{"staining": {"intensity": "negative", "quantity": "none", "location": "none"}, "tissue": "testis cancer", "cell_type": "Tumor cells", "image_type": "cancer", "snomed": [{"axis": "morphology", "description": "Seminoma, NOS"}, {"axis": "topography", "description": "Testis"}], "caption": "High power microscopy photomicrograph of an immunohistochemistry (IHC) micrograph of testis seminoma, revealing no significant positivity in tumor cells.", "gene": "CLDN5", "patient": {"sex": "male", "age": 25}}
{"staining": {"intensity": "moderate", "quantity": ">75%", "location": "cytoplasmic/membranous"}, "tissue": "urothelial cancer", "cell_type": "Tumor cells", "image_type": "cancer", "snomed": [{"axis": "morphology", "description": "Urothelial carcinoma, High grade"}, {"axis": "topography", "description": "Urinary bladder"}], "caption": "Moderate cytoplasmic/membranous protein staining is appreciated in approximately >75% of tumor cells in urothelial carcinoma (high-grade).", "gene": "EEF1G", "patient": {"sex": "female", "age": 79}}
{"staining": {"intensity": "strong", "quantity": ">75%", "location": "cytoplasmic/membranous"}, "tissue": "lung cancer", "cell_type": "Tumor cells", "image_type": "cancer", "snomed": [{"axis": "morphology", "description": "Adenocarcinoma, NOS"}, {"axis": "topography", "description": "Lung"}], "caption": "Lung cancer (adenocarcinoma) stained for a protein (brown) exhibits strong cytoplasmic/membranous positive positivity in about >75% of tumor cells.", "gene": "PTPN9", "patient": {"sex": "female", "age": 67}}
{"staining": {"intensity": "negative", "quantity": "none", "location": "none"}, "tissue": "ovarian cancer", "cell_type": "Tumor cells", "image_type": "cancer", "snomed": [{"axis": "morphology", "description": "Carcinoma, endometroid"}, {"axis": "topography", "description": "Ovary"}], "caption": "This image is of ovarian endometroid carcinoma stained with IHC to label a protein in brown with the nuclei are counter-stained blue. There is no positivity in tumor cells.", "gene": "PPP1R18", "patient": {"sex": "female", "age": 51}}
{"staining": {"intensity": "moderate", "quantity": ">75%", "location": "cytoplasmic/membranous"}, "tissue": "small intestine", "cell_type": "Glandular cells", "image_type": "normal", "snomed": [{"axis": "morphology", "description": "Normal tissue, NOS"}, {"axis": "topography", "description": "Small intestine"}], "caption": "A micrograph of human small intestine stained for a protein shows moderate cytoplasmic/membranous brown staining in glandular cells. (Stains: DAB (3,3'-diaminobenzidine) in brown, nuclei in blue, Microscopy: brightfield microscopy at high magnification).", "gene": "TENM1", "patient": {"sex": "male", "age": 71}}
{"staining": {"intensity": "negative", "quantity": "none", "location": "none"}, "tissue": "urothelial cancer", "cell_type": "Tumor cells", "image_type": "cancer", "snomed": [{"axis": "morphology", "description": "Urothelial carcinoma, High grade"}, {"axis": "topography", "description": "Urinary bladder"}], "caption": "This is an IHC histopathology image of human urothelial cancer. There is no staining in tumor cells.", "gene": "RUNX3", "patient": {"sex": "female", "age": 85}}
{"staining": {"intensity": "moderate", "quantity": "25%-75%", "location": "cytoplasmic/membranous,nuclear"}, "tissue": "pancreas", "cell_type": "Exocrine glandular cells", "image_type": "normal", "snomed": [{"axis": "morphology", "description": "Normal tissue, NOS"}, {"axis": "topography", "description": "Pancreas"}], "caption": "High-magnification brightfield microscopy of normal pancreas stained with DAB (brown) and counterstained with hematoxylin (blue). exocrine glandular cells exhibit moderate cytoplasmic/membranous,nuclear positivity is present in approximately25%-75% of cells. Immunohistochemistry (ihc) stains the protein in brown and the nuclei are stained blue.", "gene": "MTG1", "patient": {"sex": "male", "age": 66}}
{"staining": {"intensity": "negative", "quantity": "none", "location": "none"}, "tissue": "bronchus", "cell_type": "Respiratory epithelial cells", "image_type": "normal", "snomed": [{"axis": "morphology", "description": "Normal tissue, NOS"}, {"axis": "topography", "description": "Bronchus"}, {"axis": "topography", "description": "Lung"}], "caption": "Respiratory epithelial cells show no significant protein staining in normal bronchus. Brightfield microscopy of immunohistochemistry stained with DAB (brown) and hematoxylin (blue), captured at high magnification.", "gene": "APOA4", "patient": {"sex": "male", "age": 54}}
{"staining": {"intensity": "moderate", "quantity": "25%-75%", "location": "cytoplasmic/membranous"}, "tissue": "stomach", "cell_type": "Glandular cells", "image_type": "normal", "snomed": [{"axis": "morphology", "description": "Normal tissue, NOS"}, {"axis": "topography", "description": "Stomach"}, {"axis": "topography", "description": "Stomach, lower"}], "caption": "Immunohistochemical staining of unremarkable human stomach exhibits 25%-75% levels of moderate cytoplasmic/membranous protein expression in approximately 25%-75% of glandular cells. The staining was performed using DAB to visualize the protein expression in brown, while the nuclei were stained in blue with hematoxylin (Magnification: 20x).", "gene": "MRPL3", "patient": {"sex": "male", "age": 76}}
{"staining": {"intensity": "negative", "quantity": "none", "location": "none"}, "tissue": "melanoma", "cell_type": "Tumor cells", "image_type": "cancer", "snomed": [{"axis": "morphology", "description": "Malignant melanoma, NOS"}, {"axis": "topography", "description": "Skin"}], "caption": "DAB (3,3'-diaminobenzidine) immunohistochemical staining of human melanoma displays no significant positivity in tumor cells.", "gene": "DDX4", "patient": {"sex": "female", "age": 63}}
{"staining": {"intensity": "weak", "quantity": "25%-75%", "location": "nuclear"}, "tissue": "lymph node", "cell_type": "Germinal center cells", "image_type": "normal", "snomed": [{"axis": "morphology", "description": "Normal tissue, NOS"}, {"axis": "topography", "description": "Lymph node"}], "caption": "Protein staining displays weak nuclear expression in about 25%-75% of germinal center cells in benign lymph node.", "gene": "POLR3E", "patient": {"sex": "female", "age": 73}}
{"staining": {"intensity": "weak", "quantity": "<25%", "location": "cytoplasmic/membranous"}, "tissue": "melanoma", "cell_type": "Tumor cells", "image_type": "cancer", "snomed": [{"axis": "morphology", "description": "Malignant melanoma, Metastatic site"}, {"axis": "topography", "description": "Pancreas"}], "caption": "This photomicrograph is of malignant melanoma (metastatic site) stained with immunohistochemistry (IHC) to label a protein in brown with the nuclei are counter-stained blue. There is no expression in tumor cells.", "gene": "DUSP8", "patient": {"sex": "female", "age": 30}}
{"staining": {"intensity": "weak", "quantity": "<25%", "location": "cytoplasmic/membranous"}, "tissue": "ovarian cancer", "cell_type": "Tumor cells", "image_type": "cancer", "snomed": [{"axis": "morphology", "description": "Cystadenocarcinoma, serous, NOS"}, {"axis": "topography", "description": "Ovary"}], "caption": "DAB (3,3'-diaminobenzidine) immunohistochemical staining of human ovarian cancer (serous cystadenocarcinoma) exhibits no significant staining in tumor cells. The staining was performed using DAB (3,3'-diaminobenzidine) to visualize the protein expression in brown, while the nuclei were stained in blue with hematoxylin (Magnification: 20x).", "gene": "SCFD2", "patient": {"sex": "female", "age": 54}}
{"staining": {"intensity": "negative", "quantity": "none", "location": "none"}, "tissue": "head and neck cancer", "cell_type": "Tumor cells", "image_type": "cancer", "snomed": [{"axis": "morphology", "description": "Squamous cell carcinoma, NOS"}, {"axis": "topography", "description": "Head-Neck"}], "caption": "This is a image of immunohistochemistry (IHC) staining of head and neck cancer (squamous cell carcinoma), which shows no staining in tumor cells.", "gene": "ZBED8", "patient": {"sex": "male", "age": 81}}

--

Problem statement: All lines from the beginning of the entries through the line marked "image is of" are to be output exactly; nothing else belongs in the answer.

Solution for this problem:
{"staining": {"intensity": "negative", "quantity": "none", "location": "none"}, "tissue": "testis cancer", "cell_type": "Tumor cells", "image_type": "cancer", "snomed": [{"axis": "morphology", "description": "Seminoma, NOS"}, {"axis": "topography", "description": "Testis"}], "caption": "High power microscopy photomicrograph of an immunohistochemistry (IHC) micrograph of testis seminoma, revealing no significant positivity in tumor cells.", "gene": "CLDN5", "patient": {"sex": "male", "age": 25}}
{"staining": {"intensity": "moderate", "quantity": ">75%", "location": "cytoplasmic/membranous"}, "tissue": "urothelial cancer", "cell_type": "Tumor cells", "image_type": "cancer", "snomed": [{"axis": "morphology", "description": "Urothelial carcinoma, High grade"}, {"axis": "topography", "description": "Urinary bladder"}], "caption": "Moderate cytoplasmic/membranous protein staining is appreciated in approximately >75% of tumor cells in urothelial carcinoma (high-grade).", "gene": "EEF1G", "patient": {"sex": "female", "age": 79}}
{"staining": {"intensity": "strong", "quantity": ">75%", "location": "cytoplasmic/membranous"}, "tissue": "lung cancer", "cell_type": "Tumor cells", "image_type": "cancer", "snomed": [{"axis": "morphology", "description": "Adenocarcinoma, NOS"}, {"axis": "topography", "description": "Lung"}], "caption": "Lung cancer (adenocarcinoma) stained for a protein (brown) exhibits strong cytoplasmic/membranous positive positivity in about >75% of tumor cells.", "gene": "PTPN9", "patient": {"sex": "female", "age": 67}}
{"staining": {"intensity": "negative", "quantity": "none", "location": "none"}, "tissue": "ovarian cancer", "cell_type": "Tumor cells", "image_type": "cancer", "snomed": [{"axis": "morphology", "description": "Carcinoma, endometroid"}, {"axis": "topography", "description": "Ovary"}], "caption": "This image is of ovarian endometroid carcinoma stained with IHC to label a protein in brown with the nuclei are counter-stained blue. There is no positivity in tumor cells.", "gene": "PPP1R18", "patient": {"sex": "female", "age": 51}}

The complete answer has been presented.